Exhibit 5.1

 

LOGO

May 3, 2017

OncoGenex Pharmaceuticals, Inc.

19820 North Creek Parkway

Bothell, Washington 98011

Gentlemen and Ladies:

At your request, we have examined the Registration Statement on Form S-4 (File Number 333-216961) filed by OncoGenex Pharmaceuticals, Inc., a Delaware corporation (the “Company”), with the Securities and Exchange Commission (the “Commission”) on March 27, 2017, as amended (the “Registration Statement”) in connection with the registration under the Securities Act of 1933, as amended (the “Securities Act”), of an aggregate of 90,076,564 shares of the Company’s Common Stock (the “Stock”).

In connection with our opinion expressed below we have examined originals or copies of the Company’s Second Amended and Restated Certificate of Incorporation, as amended (the “Certificate”) and Sixth Amended and Restated Bylaws (the “Bylaws”), the Agreement and Plan of Merger and Reorganization pursuant to which the Stock will be issued (the “Merger Agreement”), certain corporate proceedings of the Company’s board of directors and stockholders relating to the Registration Statement, the Certificate, the Bylaws and the Merger Agreement, and such other agreements, documents, certificates and statements of the Company, its transfer agent and public or government officials, as we have deemed advisable, and have examined such questions of law as we have considered necessary. We have assumed the authenticity of all documents submitted to us as originals, the genuineness of all signatures on documents submitted to us, the conformity to originals of all documents submitted to us as copies, and the absence of any undisclosed termination, waiver or amendment to any document reviewed by us. In giving our opinion, we have also relied upon a good standing certificate issued by the Delaware Secretary of State and representations made to us by the Company.

We render this opinion only with respect to, and express no opinion herein concerning the application or effect of the laws of any jurisdiction other than, the existing laws of the Delaware General Corporation Law.

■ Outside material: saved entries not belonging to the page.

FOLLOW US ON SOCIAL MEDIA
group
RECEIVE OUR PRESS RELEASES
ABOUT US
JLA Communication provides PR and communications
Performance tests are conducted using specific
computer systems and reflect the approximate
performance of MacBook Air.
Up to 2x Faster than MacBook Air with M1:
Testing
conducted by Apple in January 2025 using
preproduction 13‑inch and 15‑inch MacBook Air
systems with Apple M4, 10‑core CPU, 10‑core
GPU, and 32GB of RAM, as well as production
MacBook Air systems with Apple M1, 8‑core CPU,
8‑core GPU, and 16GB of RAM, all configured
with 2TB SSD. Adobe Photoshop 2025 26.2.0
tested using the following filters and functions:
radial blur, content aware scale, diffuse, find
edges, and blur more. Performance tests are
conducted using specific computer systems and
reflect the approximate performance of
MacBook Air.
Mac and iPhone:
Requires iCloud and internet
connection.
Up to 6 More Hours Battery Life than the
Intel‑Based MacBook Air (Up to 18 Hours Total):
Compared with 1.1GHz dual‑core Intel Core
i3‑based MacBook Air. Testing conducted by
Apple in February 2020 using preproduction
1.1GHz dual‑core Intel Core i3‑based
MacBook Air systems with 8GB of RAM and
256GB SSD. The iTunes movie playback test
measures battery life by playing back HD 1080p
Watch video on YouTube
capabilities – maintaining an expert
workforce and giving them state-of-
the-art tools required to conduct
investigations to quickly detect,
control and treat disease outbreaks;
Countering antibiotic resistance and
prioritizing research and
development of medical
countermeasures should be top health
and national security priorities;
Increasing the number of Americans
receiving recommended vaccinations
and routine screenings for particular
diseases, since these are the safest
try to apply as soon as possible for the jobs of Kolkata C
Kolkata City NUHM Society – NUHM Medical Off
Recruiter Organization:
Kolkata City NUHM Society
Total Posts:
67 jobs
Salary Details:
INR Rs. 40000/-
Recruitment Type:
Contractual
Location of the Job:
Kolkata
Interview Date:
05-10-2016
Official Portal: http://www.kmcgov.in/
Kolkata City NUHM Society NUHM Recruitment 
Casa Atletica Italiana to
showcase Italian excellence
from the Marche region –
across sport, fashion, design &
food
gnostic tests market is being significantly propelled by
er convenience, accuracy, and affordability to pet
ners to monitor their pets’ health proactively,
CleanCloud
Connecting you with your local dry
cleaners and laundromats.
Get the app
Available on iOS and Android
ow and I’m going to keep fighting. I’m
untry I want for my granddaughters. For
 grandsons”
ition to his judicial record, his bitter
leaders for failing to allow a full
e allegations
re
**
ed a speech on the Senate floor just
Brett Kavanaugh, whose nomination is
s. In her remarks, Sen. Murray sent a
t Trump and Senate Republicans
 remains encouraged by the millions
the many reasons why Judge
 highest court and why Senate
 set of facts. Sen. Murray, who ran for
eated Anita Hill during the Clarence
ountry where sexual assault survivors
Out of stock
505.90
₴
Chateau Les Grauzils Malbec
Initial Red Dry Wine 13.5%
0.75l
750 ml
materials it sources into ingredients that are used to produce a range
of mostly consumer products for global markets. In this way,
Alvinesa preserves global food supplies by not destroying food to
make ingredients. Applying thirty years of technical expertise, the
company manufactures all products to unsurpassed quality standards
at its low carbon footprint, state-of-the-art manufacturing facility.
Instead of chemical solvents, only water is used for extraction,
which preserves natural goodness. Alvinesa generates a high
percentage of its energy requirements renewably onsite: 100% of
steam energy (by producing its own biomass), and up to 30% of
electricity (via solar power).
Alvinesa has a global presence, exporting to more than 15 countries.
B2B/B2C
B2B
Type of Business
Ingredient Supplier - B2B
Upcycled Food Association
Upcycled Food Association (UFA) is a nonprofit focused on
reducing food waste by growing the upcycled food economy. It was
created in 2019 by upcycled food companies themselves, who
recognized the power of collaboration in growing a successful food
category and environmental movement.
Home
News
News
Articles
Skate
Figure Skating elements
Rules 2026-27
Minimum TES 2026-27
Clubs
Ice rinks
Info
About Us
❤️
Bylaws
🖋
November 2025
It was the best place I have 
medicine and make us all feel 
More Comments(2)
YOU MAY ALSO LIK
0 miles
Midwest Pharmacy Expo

In connection with our opinion expressed below, we have assumed that, at or prior to the time of the delivery of any shares of Stock, the Registration Statement will have been declared effective under the Securities Act of 1933, as amended, that the registration will apply to such shares of Stock and will not have been modified or rescinded and that there will not have occurred any change in law affecting the validity of the issuance of such shares of Stock. In addition, we have assumed that the Company will have a sufficient number of authorized and unissued shares of Common Stock available for issuance under the Certificate, when the Stock is issued in accordance with the terms of the Merger Agreement without the breach or violation of any other agreement, commitment or obligation of the Company.


Based upon the foregoing, we are of the opinion that the up to 90,076,564 shares of Stock to be issued by the Company, when issued in accordance with the terms of the Merger Agreement, and delivered in the manner and for the consideration stated in the Registration Statement and the Proxy Statement/Prospectus/Information Statement, will be validly issued, fully paid and nonassessable.

We consent to the use of this opinion as an exhibit to the Registration Statement and further consent to all references to us, if any, in the Registration Statement, the Proxy Statement/Prospectus/Information Statement constituting a part thereof and any amendments thereto. We do not thereby admit that we are within the category of persons whose consent is required under Section 7 of the Securities Act or the rules and regulations of the Commission thereunder. This opinion is intended solely for use in connection with issuance of the Stock, in accordance with the terms of the Merger Agreement, pursuant to the Registration Statement and is not to be relied upon for any other purpose. In providing this letter, we are opining only as to the specific legal issues expressly set forth above, and no opinion shall be inferred as to any other matter or matters. This opinion is rendered on, and speaks only as of, the date of this letter first written above, and does not address any potential change in facts of law that may occur after the date of this opinion letter. We assume no obligation to advise you of any fact, circumstance, event or change in the law or the facts that may hereafter be brought to our attention, whether or not such occurrence would affect or modify any of the opinions expressed herein.